Afr J Emerg Med ; 7(4): 167-171, 2017 Dec.
Artículo en Inglés | MEDLINE | ID: mdl-30456133

RESUMEN

INTRODUCTION: Ninety percent of all injury-related deaths occur in low- and middle-income countries. The WHO recommends short, resource-specific trauma courses for healthcare providers. Studies show that teaching trauma courses to medical students in developed countries leads to significant increases in knowledge and skill. High costs hinder widespread and sustained teaching of these courses in low-income countries. METHODS: A two-day trauma course was designed for students at Moi College of Health Sciences in Eldoret, Kenya. Participants underwent pre- and post-course written and simulation testing and rated their confidence in 21 clinical scenarios and 15 procedures pre- and post-course using a five point Likert scale. A subset of the students was re-evaluated nine months post-course. Using the paired t-test, mean written, simulation and confidence scores were compared pre-course, immediately post-course and nine months post-course. RESULTS: Twenty-two students were enrolled. Written test score means were 61.5% pre-course and 76.9% post-course, mean difference 15.5% (p < 0.001). Simulation test score means were 36.7% pre-course and 82.2% post-course, mean difference 45.5% (p < 0.001). Aggregate confidence scores were 3.21 pre-course and 4.72 post-course (scale 1-5).
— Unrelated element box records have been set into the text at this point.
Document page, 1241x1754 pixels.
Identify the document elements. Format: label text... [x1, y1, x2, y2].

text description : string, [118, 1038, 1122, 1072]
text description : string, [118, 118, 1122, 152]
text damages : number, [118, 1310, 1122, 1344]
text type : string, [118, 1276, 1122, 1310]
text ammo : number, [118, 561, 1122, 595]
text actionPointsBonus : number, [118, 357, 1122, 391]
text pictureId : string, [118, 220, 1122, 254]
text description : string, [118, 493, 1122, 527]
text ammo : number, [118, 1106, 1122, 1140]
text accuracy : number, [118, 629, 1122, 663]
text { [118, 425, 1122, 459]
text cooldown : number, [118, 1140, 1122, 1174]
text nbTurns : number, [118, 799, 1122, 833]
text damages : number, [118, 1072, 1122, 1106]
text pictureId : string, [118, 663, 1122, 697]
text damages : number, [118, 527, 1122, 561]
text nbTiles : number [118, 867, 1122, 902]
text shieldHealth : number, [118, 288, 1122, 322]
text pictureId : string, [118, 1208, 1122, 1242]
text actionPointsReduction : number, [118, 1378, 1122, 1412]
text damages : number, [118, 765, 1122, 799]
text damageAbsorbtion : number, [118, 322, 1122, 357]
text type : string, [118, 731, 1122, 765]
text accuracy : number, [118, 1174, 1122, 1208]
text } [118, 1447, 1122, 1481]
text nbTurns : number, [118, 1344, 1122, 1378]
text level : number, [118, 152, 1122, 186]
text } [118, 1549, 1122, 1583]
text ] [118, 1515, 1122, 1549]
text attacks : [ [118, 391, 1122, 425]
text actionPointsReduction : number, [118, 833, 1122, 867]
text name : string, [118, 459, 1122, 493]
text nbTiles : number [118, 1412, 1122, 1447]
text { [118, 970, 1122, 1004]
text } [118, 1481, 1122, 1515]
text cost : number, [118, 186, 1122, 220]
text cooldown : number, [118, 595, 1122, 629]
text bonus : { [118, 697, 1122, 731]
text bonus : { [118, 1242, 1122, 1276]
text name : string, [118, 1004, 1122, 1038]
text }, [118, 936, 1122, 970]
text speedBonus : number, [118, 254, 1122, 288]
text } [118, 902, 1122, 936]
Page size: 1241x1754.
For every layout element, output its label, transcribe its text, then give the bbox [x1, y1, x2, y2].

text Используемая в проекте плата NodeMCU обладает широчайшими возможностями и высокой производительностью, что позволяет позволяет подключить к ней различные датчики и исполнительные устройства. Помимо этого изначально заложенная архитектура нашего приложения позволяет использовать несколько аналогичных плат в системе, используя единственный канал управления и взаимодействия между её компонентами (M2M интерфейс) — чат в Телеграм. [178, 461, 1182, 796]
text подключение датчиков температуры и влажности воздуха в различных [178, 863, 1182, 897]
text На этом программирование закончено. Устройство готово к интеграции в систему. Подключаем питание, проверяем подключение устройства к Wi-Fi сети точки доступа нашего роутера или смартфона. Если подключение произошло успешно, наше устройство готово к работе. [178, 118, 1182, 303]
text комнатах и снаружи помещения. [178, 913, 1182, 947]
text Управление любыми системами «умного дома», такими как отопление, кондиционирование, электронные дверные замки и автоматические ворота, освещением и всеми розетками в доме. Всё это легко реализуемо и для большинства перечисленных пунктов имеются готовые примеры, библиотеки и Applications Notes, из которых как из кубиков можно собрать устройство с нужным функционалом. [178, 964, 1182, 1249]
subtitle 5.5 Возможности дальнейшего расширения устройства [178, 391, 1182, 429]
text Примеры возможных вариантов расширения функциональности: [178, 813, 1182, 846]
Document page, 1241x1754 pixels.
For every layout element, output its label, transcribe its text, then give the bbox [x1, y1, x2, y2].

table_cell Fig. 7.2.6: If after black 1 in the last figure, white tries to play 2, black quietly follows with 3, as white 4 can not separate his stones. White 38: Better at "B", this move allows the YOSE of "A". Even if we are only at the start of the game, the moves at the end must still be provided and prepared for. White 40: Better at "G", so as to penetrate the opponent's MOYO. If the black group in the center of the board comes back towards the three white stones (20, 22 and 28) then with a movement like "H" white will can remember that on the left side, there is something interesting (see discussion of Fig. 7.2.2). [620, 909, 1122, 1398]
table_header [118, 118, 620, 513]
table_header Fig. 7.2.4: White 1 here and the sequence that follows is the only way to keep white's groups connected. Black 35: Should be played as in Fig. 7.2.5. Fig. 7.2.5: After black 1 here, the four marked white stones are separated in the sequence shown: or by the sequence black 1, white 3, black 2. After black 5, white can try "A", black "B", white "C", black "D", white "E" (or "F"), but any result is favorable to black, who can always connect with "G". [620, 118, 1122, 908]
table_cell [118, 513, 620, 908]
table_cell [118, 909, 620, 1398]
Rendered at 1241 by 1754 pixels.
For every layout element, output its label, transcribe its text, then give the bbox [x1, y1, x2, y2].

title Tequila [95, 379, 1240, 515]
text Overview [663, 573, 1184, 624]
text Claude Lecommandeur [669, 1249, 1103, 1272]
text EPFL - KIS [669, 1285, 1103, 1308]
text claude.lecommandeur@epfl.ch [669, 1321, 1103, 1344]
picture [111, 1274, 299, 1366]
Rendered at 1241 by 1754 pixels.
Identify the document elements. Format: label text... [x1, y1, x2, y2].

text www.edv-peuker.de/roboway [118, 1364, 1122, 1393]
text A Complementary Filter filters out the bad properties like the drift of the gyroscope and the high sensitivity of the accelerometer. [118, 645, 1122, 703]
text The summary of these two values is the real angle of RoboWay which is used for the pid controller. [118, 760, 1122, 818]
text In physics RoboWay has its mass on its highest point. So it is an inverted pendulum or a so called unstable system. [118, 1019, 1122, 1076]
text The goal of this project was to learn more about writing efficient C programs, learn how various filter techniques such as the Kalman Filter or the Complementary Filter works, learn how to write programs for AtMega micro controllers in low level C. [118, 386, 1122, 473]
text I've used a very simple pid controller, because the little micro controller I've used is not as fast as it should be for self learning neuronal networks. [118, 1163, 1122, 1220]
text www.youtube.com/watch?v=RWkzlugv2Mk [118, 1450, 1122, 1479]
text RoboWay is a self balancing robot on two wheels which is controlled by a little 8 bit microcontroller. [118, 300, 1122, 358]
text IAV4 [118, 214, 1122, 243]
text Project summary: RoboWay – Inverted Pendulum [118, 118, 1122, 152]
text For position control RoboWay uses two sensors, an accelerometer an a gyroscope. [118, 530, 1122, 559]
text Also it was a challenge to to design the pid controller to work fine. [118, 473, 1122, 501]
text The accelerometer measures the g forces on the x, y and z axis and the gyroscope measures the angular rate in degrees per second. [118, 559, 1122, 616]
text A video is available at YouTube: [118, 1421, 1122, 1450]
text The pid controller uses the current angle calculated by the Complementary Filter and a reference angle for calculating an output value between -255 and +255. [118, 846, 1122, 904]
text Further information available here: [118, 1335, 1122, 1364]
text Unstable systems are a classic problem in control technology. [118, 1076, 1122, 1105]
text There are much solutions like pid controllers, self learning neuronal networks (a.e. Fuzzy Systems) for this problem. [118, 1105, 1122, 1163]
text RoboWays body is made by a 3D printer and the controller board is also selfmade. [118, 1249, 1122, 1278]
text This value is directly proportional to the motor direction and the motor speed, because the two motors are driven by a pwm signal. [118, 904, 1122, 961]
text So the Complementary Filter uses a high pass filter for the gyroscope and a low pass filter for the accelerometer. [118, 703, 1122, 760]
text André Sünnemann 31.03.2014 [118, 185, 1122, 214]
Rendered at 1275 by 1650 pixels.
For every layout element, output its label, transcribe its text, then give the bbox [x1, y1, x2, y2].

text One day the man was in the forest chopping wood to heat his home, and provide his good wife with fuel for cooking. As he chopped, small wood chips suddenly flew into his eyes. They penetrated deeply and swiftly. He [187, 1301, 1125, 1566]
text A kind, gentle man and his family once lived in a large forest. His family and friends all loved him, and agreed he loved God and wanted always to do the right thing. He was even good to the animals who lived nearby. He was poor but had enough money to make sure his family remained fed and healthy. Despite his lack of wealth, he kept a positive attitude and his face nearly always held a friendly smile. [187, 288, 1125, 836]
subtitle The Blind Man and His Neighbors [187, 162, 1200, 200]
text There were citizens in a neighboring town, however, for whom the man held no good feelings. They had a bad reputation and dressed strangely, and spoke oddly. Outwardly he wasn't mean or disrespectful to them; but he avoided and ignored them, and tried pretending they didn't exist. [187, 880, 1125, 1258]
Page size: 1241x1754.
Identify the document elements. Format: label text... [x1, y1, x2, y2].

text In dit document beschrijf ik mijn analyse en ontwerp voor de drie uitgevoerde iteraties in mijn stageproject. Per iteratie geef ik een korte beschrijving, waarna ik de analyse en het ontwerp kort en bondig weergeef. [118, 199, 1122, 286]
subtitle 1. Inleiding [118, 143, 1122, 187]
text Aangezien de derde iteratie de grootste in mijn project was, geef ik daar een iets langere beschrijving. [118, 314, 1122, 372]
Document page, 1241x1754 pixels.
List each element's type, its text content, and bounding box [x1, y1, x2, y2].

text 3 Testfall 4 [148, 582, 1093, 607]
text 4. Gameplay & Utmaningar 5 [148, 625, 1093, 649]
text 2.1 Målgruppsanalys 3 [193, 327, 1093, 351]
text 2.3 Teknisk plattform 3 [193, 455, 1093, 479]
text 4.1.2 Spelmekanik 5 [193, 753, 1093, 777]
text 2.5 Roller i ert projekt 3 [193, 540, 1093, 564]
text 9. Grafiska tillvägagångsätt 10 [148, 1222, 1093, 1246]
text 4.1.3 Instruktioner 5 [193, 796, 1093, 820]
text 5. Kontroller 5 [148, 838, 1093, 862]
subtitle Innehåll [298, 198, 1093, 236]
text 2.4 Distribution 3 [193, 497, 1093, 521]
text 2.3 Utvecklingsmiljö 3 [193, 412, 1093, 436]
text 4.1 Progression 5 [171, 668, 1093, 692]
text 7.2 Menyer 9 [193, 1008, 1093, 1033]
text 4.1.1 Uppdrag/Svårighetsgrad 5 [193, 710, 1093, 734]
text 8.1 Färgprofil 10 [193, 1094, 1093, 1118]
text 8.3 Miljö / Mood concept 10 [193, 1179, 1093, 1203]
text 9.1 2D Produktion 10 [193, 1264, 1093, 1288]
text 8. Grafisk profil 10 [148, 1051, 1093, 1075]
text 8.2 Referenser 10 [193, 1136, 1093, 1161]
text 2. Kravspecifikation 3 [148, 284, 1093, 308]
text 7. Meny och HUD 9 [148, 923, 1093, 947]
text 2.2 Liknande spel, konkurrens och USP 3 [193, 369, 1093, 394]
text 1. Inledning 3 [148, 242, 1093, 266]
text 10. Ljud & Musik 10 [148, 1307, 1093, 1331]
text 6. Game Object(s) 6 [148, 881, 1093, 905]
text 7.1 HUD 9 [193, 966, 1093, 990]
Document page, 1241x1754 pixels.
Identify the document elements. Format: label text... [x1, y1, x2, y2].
Ten out of 22 (45.5%) students were re-evaluated nine months post-course. Results showed written test score mean of 75%, simulation score mean of 61.7%, and aggregate confidence score of 4.59 (scale 1-5). Mean differences between immediate post- and nine months post-course were 1.6% (p = 0.75) and 8.7% (p = 0.10) for the written and simulation tests, respectively. CONCLUSION: Senior Kenyan medical students demonstrated statistically significant increases in knowledge, skills and confidence after participating in a novel student trauma course. Nine months post-course, improvements in knowledge skills and confidence were sustained.